Pipelining Loops

Although loop unrolling exposes concurrency, it does not address the issue of keeping all elements in a kernel data path busy at all times. This is necessary for maximizing kernel throughput and performance. Even in an unrolled case, loop control dependencies can lead to sequential behavior. The sequential behavior of operations results in idle hardware and a loss of performance.

Xilinx addresses this issue by introducing a vendor extension on top of the OpenCL 2.0 specification for loop pipelining. The Xilinx attribute for loop pipelining is xcl_pipeline_loop. By default, the SDAccel™ compiler automatically applies this attribute on the innermost loop with trip count more than 64 or its parent loop when its trip count is less than or equal 64.

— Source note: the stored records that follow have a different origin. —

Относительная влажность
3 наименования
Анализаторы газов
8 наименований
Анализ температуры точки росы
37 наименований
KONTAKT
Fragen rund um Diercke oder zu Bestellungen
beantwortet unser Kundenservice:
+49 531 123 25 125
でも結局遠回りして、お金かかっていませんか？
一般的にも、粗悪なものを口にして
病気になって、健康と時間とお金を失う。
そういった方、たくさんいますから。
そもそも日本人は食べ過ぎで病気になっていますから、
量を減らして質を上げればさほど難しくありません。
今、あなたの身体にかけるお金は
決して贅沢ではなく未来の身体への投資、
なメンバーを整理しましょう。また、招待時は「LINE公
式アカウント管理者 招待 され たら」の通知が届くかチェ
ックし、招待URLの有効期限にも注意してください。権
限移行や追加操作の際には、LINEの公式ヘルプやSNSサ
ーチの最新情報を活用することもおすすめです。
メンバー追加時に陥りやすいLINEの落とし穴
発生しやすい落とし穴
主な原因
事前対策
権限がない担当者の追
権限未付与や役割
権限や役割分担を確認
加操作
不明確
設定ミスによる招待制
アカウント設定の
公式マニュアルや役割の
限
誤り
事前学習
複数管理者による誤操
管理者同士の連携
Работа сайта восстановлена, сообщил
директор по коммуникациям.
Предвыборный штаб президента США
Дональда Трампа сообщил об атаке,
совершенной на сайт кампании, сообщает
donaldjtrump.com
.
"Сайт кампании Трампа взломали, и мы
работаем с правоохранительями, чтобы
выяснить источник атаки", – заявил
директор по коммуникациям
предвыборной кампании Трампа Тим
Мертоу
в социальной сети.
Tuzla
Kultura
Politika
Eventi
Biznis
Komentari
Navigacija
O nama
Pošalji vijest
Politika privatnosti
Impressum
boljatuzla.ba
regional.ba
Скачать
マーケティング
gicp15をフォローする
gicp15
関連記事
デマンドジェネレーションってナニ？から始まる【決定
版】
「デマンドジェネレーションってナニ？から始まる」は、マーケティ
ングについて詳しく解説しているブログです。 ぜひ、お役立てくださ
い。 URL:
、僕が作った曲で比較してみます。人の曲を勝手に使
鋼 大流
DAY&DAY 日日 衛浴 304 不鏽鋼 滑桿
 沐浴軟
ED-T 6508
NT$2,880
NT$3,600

To understand the effect of loop pipelining on performance, consider the following code example:
__kernel __attribute__ ((reqd_work_group_size(1, 1, 1)))
void vaccum(__global const int* a, __global const int* b, __global int* result) 
{
    int tmp = 0;

    LOOP_I: for (int i=0; i < 32; i++) {
        tmp += a[i] * b[i];
    }
    result[0] = tmp;
}
During the kernel compilation, the compiler automatically adds xcl_pipelie_loop attribute to LOOP_I, which conceptually looks like the code snippet below:
__kernel __attribute__ ((reqd_work_group_size(1, 1, 1)))
void vaccum(__global const int* a, __global const int* b, __global int* result) 
{
    int tmp = 0;

    __attribute__((xcl_pipeline_loop))
    LOOP_I: for (int i=0; i < 32; i++) {
        tmp += a[i] * b[i];
    }
    result[0] = tmp;
}
Adding this attribute exposes the pipeline nature of the design to the compiler. In turn, the compiler then adds appropriate pipelining to improve the performance of the design. The figure below shows a timing diagram of the vector accumulator before and after exposing loop pipelining. The diagram on top is sequential in nature and was confirmed with the Application Timeline for the un-pipelined kernel. The diagram below shows the improved timing of the pipelined version. Notice how the different operations are kept busy throughout the loop iterations. Similar to loop unrolling, this exploits the vast hardware resources available on an FPGA.